Recall that the ternary operator, if written condition ? a : b returns a if condition is true and b otherwise. You are using it with numbers, and any number except 0 is considered true as a boolean.
x ? b : c in your case is 0 ? 2 : 3, and since 0 is false, it evaluates to 3. That 3 then gets assigned to your a variable and printed - nothing unusual going on here.
OTHER TIPS
This looks perfectly fine. The expression a = x ? b : c is equivalent to
if (x)
a = b;
else
a = c;
x will evaluate to true for any nonzero value, so if you assign 0 to x prior to executing the expression, the value of c will be assigned to a, and if you assign 1 to x prior to executing the expression, the value of b will be assigned to a.

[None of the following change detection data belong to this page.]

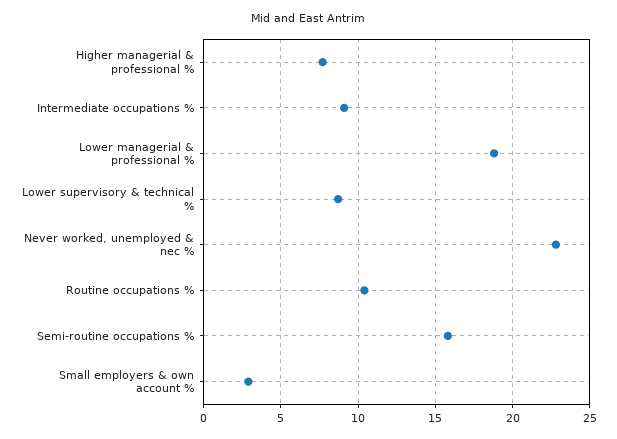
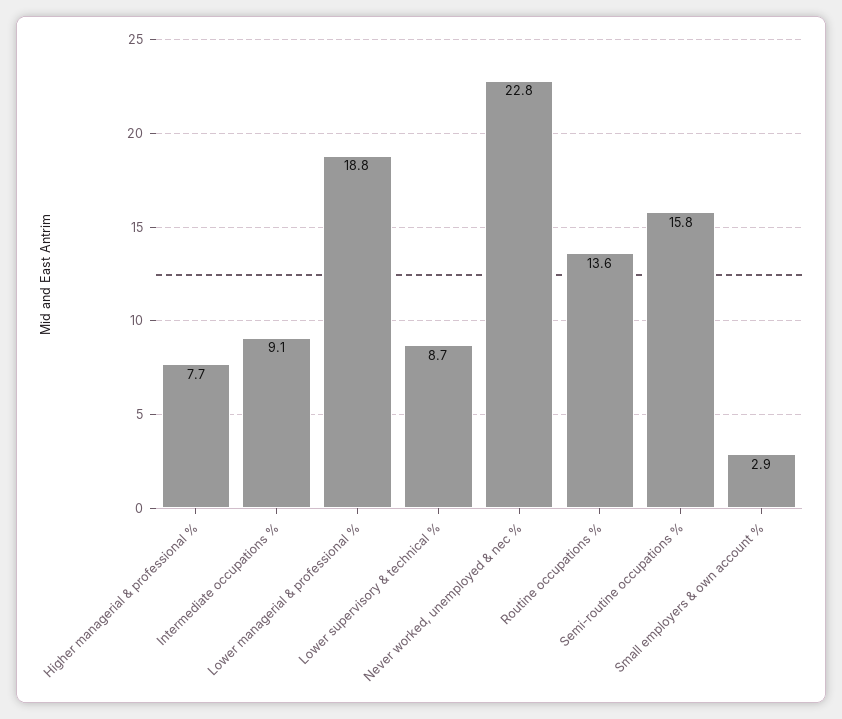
  {
    "Higher managerial & professional %": 7.7,
    "Intermediate occupations %": 9.1,
    "Lower managerial & professional %": 18.8,
    "Lower supervisory & technical %": 8.7,
    "Never worked, unemployed & nec %": 22.8,
-   "Routine occupations %": 10.5,
+   "Routine occupations %": 13.6,
    "Semi-routine occupations %": 15.8,
    "Small employers & own account %": 2.9
  }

The prior value of a is immaterial here.
The reason is that in C and C++ any non-zero value is evaluated as "true".
The value of 'a' only depends on the value of 'x' and 'y'. Since initially 'x' and 'y' are both greater than 0, the condition evaluates to true and you get the value of 'b' in 'a'. In the second case, 'x' is zero which evaluates the condition to false which causes 'a' to have the value of 'c'.
a = x ? b : c;
is the same as
if(x != 0) {
a = b;
} else {
a = c;
}
Therefore if you set x = 0 you will get a = c.